Brief: Write out each of the entries below without any change.

Input rows:
⁂

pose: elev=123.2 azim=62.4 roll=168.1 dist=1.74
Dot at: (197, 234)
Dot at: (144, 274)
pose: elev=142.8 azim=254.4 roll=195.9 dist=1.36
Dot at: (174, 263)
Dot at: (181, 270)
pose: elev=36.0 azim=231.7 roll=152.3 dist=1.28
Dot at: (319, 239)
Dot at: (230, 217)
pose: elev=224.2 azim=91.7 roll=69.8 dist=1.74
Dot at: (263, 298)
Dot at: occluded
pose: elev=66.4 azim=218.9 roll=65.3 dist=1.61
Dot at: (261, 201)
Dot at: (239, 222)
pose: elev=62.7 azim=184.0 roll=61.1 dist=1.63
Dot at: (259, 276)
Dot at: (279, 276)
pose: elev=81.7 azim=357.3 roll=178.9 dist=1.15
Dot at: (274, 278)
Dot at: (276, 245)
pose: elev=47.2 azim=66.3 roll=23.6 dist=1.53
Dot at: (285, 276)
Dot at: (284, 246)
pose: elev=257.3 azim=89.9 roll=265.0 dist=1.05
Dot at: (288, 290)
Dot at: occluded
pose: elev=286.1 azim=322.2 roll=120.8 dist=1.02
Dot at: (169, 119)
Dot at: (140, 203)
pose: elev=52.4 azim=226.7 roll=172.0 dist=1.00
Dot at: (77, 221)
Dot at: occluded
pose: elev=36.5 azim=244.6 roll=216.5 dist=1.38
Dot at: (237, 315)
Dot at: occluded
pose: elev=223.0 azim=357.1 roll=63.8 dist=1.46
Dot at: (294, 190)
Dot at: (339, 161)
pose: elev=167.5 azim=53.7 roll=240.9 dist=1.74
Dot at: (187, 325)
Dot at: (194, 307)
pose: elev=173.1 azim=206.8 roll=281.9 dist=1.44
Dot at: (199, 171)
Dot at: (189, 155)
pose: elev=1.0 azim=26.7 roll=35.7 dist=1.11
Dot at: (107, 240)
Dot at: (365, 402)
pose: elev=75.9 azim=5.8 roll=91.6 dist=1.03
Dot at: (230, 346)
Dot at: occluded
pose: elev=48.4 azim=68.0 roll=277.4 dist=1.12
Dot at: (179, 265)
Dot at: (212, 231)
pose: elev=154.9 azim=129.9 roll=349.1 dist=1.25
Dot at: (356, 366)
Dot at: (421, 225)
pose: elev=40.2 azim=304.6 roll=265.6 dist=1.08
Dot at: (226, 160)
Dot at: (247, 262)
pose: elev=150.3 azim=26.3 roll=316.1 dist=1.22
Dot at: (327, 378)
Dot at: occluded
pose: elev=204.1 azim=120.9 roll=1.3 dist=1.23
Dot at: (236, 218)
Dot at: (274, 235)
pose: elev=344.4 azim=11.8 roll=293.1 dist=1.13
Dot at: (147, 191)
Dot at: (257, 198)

⁂

Full answer:
pose: elev=123.2 azim=62.4 roll=168.1 dist=1.74
Dot at: (197, 234)
Dot at: (144, 274)
pose: elev=142.8 azim=254.4 roll=195.9 dist=1.36
Dot at: (174, 263)
Dot at: (181, 270)
pose: elev=36.0 azim=231.7 roll=152.3 dist=1.28
Dot at: (319, 239)
Dot at: (230, 217)
pose: elev=224.2 azim=91.7 roll=69.8 dist=1.74
Dot at: (263, 298)
Dot at: occluded
pose: elev=66.4 azim=218.9 roll=65.3 dist=1.61
Dot at: (261, 201)
Dot at: (239, 222)
pose: elev=62.7 azim=184.0 roll=61.1 dist=1.63
Dot at: (259, 276)
Dot at: (279, 276)
pose: elev=81.7 azim=357.3 roll=178.9 dist=1.15
Dot at: (274, 278)
Dot at: (276, 245)
pose: elev=47.2 azim=66.3 roll=23.6 dist=1.53
Dot at: (285, 276)
Dot at: (284, 246)
pose: elev=257.3 azim=89.9 roll=265.0 dist=1.05
Dot at: (288, 290)
Dot at: occluded
pose: elev=286.1 azim=322.2 roll=120.8 dist=1.02
Dot at: (169, 119)
Dot at: (140, 203)
pose: elev=52.4 azim=226.7 roll=172.0 dist=1.00
Dot at: (77, 221)
Dot at: occluded
pose: elev=36.5 azim=244.6 roll=216.5 dist=1.38
Dot at: (237, 315)
Dot at: occluded
pose: elev=223.0 azim=357.1 roll=63.8 dist=1.46
Dot at: (294, 190)
Dot at: (339, 161)
pose: elev=167.5 azim=53.7 roll=240.9 dist=1.74
Dot at: (187, 325)
Dot at: (194, 307)
pose: elev=173.1 azim=206.8 roll=281.9 dist=1.44
Dot at: (199, 171)
Dot at: (189, 155)
pose: elev=1.0 azim=26.7 roll=35.7 dist=1.11
Dot at: (107, 240)
Dot at: (365, 402)
pose: elev=75.9 azim=5.8 roll=91.6 dist=1.03
Dot at: (230, 346)
Dot at: occluded
pose: elev=48.4 azim=68.0 roll=277.4 dist=1.12
Dot at: (179, 265)
Dot at: (212, 231)
pose: elev=154.9 azim=129.9 roll=349.1 dist=1.25
Dot at: (356, 366)
Dot at: (421, 225)
pose: elev=40.2 azim=304.6 roll=265.6 dist=1.08
Dot at: (226, 160)
Dot at: (247, 262)
pose: elev=150.3 azim=26.3 roll=316.1 dist=1.22
Dot at: (327, 378)
Dot at: occluded
pose: elev=204.1 azim=120.9 roll=1.3 dist=1.23
Dot at: (236, 218)
Dot at: (274, 235)
pose: elev=344.4 azim=11.8 roll=293.1 dist=1.13
Dot at: (147, 191)
Dot at: (257, 198)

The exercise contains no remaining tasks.